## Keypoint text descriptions
══════════════════════════════
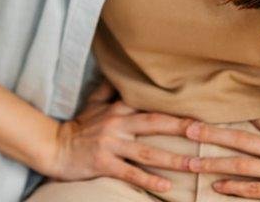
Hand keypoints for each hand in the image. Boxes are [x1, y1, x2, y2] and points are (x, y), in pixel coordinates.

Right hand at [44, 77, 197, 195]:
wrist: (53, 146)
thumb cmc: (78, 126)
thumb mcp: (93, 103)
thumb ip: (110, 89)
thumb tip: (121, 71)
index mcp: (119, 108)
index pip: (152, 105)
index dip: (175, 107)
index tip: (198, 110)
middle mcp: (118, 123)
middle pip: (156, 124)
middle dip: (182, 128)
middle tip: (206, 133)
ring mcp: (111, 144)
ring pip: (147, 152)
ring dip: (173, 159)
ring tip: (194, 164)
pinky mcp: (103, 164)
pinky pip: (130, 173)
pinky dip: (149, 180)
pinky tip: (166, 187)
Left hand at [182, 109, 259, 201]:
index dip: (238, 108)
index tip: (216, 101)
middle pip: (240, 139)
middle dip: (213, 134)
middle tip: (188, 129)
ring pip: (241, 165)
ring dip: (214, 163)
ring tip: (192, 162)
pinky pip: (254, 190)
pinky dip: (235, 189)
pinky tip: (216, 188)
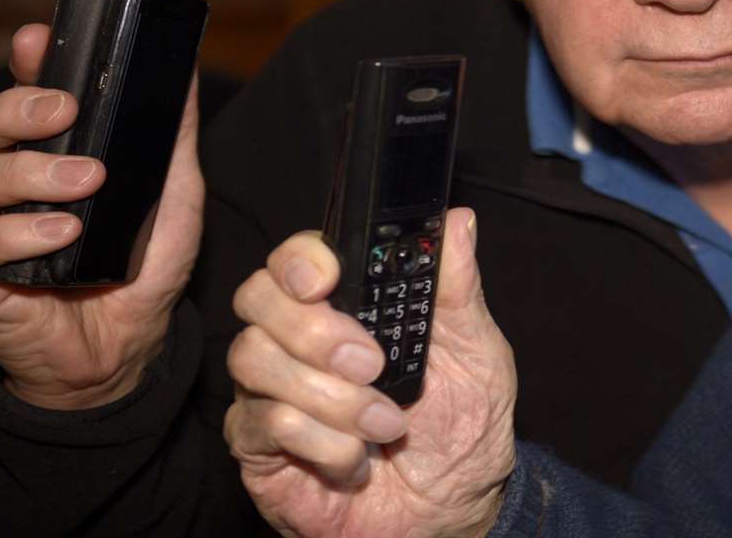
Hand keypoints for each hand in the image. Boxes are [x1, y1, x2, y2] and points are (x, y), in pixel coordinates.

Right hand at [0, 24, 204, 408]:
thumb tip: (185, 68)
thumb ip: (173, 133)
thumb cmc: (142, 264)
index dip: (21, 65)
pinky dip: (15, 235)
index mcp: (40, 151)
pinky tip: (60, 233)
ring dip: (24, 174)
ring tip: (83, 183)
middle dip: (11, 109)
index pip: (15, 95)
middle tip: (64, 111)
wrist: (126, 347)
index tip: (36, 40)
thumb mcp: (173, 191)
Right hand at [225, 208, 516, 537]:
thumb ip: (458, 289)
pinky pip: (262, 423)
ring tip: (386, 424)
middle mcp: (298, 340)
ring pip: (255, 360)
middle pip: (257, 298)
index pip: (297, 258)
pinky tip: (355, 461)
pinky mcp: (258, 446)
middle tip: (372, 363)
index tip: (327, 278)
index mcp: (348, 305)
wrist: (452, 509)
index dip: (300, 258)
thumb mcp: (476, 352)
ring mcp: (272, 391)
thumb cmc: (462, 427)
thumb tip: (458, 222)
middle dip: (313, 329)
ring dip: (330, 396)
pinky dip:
══════════════════════════════
## REQUIRED ACTION
None of the pictures should appear; repeat the records exactly otherwise.

## YOUR RESPONSE
Hand keypoints for each hand in the image. Boxes are [x1, y1, x2, y2] and points are (x, y), in pixel coordinates.

Right hand at [44, 77, 197, 195]:
wrist: (53, 146)
thumb cmc: (78, 126)
thumb mcp: (93, 103)
thumb ip: (110, 89)
thumb tip: (121, 71)
index mcp: (119, 108)
index pip: (152, 105)
index dip: (175, 107)
index tip: (198, 110)
middle mcp: (118, 123)
middle pip: (156, 124)
middle dip: (182, 128)
middle tip: (206, 133)
ring mcp: (111, 144)
ring pip: (147, 152)
ring dip: (173, 159)
ring tip: (194, 164)
pinky mcp: (103, 164)
pinky pip: (130, 173)
pinky dip: (149, 180)
pinky tip: (166, 187)
Left hand at [182, 109, 259, 201]:
index dip: (238, 108)
index tip: (216, 101)
middle pip: (240, 139)
middle dip: (213, 134)
middle tip: (188, 129)
ring pip: (241, 165)
ring dip: (214, 163)
ring tip: (192, 162)
pinky pip: (254, 190)
pinky dip: (235, 189)
pinky tip: (216, 188)
Hand keypoints for each hand in the image. Boxes are [x1, y1, x2, y2] and points are (x, y), in pixel coordinates.

Right hand at [0, 24, 204, 408]:
thumb tip: (185, 68)
thumb ip: (173, 133)
thumb cmc: (142, 264)
index dip: (21, 65)
pinky dip: (15, 235)
index mcp: (40, 151)
pinky tip: (60, 233)
ring dip: (24, 174)
ring tip: (83, 183)
middle dip: (11, 109)
index pip: (15, 95)
middle tip: (64, 111)
wrist: (126, 347)
index tip: (36, 40)
thumb mcp: (173, 191)
Right hand at [225, 208, 516, 537]:
thumb ip: (458, 289)
pinky pip: (262, 423)
ring tip: (386, 424)
middle mcp: (298, 340)
ring pip: (255, 360)
middle pip: (257, 298)
index pip: (297, 258)
pinky tip: (355, 461)
pinky mcp: (258, 446)
middle tip: (372, 363)
index tip: (327, 278)
index mcp: (348, 305)
wrist: (452, 509)
index dip: (300, 258)
thumb mcp: (476, 352)
ring mcp: (272, 391)
thumb cmc: (462, 427)
thumb tip: (458, 222)
middle dip: (313, 329)
ring dip: (330, 396)
pinky dip:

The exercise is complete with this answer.